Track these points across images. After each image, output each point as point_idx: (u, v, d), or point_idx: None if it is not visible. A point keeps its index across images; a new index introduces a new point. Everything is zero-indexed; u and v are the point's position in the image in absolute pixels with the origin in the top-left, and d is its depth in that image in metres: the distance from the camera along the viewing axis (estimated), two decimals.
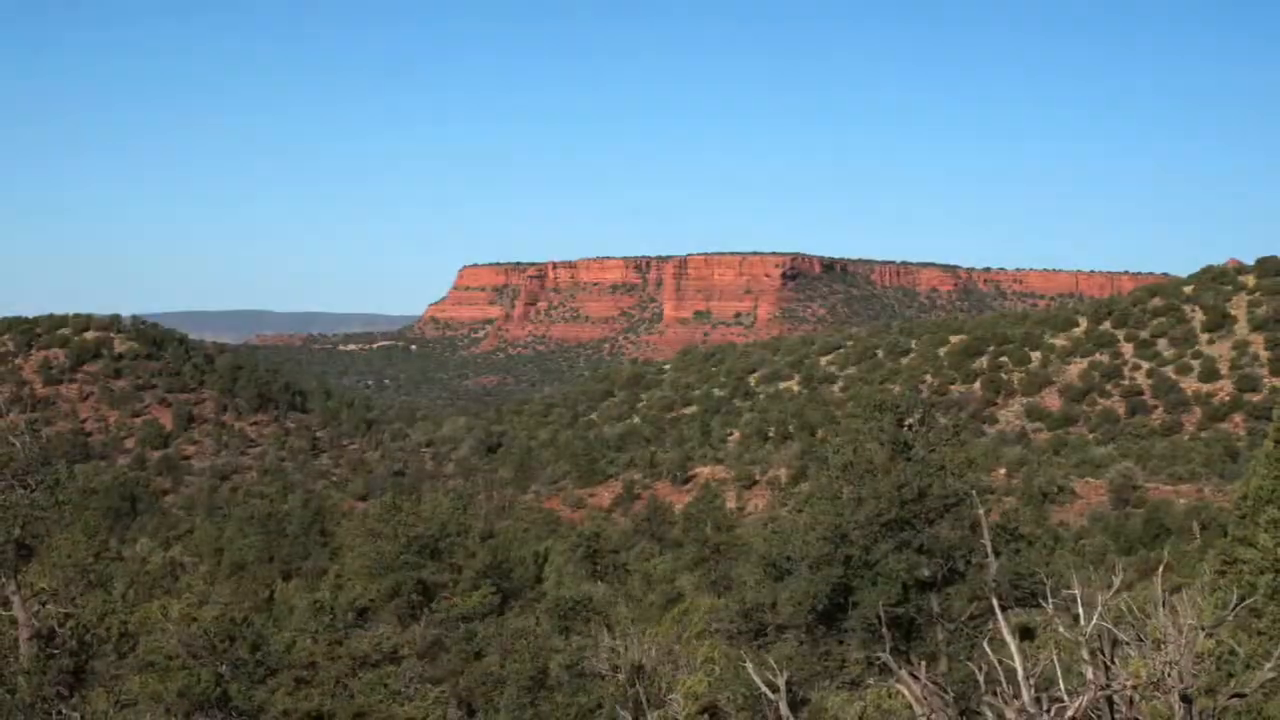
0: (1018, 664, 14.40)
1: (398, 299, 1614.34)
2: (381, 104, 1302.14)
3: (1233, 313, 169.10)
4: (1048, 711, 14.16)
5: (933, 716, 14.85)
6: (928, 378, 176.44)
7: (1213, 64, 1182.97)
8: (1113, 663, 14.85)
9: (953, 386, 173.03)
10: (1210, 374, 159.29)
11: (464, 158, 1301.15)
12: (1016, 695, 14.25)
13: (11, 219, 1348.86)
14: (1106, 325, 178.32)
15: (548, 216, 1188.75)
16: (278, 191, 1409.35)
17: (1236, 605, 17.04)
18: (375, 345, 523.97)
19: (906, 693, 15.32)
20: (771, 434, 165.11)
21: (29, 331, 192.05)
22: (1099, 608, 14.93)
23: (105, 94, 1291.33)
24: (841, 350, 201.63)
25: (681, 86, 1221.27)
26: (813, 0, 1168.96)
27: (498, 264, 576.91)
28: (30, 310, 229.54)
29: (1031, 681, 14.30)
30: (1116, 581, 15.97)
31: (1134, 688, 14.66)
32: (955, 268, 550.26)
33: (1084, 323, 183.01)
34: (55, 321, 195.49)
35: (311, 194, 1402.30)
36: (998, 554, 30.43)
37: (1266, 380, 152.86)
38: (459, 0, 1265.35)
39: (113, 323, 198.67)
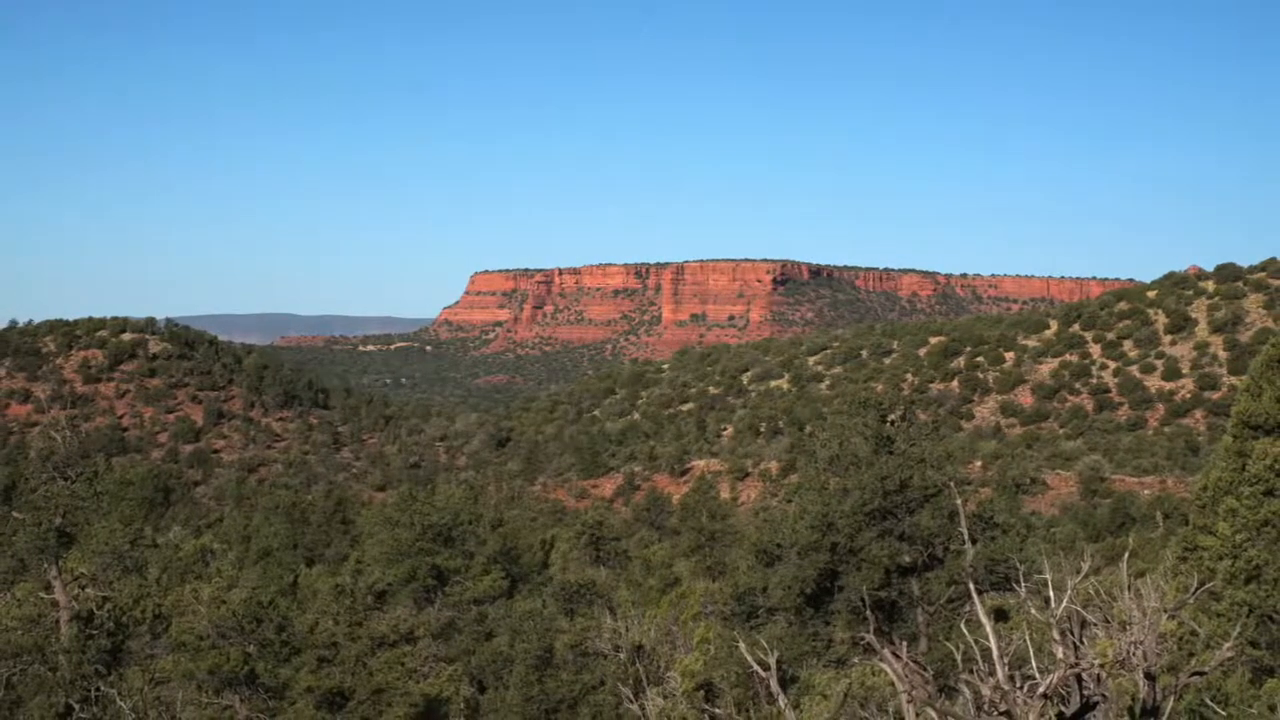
0: (993, 644, 14.39)
1: (413, 303, 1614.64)
2: (397, 119, 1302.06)
3: (1194, 316, 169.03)
4: (1021, 688, 14.16)
5: (913, 693, 14.84)
6: (909, 377, 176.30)
7: (1182, 75, 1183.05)
8: (1081, 643, 14.85)
9: (932, 385, 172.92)
10: (1173, 373, 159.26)
11: (476, 169, 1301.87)
12: (992, 673, 14.24)
13: (52, 228, 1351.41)
14: (1076, 328, 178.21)
15: (554, 225, 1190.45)
16: (300, 202, 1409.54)
17: (1197, 589, 17.07)
18: (393, 346, 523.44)
19: (889, 671, 15.31)
20: (763, 429, 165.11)
21: (69, 333, 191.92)
22: (1069, 591, 14.93)
23: (131, 108, 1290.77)
24: (828, 351, 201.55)
25: (680, 104, 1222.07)
26: (808, 20, 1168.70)
27: (507, 270, 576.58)
28: (71, 313, 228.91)
29: (1006, 660, 14.29)
30: (1085, 567, 15.97)
31: (1101, 666, 14.66)
32: (934, 274, 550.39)
33: (1055, 325, 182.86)
34: (94, 324, 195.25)
35: (333, 204, 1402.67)
36: (974, 541, 30.43)
37: (1225, 379, 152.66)
38: (472, 17, 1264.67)
39: (148, 325, 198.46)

= What you have to do =
From the records above, give again exactly the lines running from the line with "9: (953, 386, 173.03)" to the line with "38: (459, 0, 1265.35)", inclusive.

= Answer box =
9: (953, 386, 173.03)
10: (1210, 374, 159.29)
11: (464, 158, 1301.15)
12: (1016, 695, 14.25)
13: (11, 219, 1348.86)
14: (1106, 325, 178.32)
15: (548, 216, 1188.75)
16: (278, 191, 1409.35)
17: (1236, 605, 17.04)
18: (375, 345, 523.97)
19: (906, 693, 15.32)
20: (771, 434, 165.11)
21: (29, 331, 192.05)
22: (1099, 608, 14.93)
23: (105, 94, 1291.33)
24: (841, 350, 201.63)
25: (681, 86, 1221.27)
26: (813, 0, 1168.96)
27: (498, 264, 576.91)
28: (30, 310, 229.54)
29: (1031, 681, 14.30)
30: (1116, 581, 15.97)
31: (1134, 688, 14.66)
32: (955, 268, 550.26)
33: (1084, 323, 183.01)
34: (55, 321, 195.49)
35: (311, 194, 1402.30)
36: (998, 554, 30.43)
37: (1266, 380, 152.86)
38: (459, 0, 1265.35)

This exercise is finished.